McClendon examines a wide array of Norwich's civic, judicial, and ecclesiastical records, many of them previously unexplored by historians. She is rightly cautious in her use of preambles in wills to determine magistrates' religious beliefs. Although the paucity of extant personal papers occasionally renders murky the degree of self-consciousness in the magistrates' political maneuvering, McClendon is forthright in acknowledging the limitations of her sources and is careful to note that no existing "policy statements" explicitly outline magistrates' rationales and goals and that no remaining records show "the formulation of any policy" to keep outsiders out of Norwich's affairs (14, 39). Yet, the overlapping tenures of the city's officials for much of the Tudor period enabled the "transmission of governing knowledge" and a "historical consciousness" about Norwich's previous battles for autonomy that help explain how their "consistent strategy" of toleration was possible (16, 147, 255).

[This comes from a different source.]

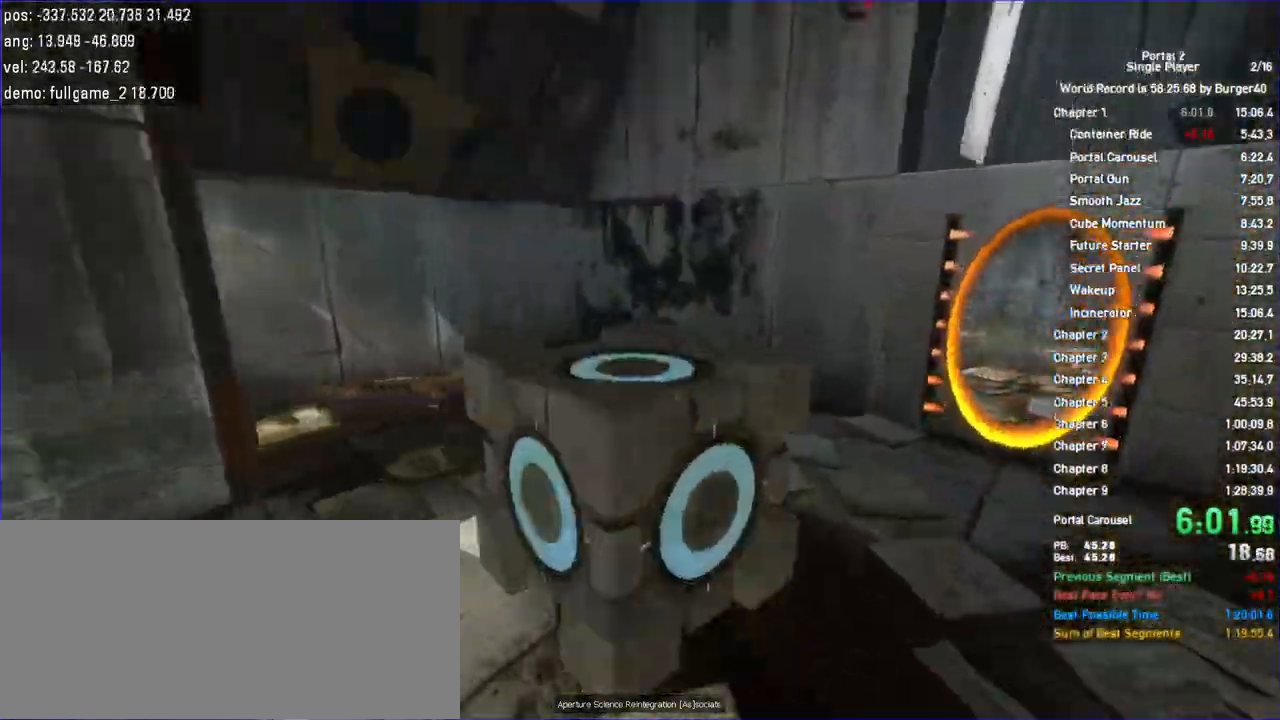
{"keys": ["d"], "mouse": []}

McClendon's work is a significant contribution to the integration of English urban history and Reformation history, and she is attentive to economic and political issues. Her conclusions are of interest to scholars of secularization and toleration, terms that she uses with care. Her detailed analysis of Norwich's magistrates' "ability to compartmentalize religion" as one of many political concerns raises important questions about how scholars across disciplines understand the roles of religious beliefs in the lives of early modern people (28, 253). McClendon's fascinating account of magistrates' invention, and re-invention, of civic ritual makes use of historical and literary studies, but could have benefited from the insights of anthropologists. So, too, could her analysis of "civic identity," for which sociological works also would have proven useful.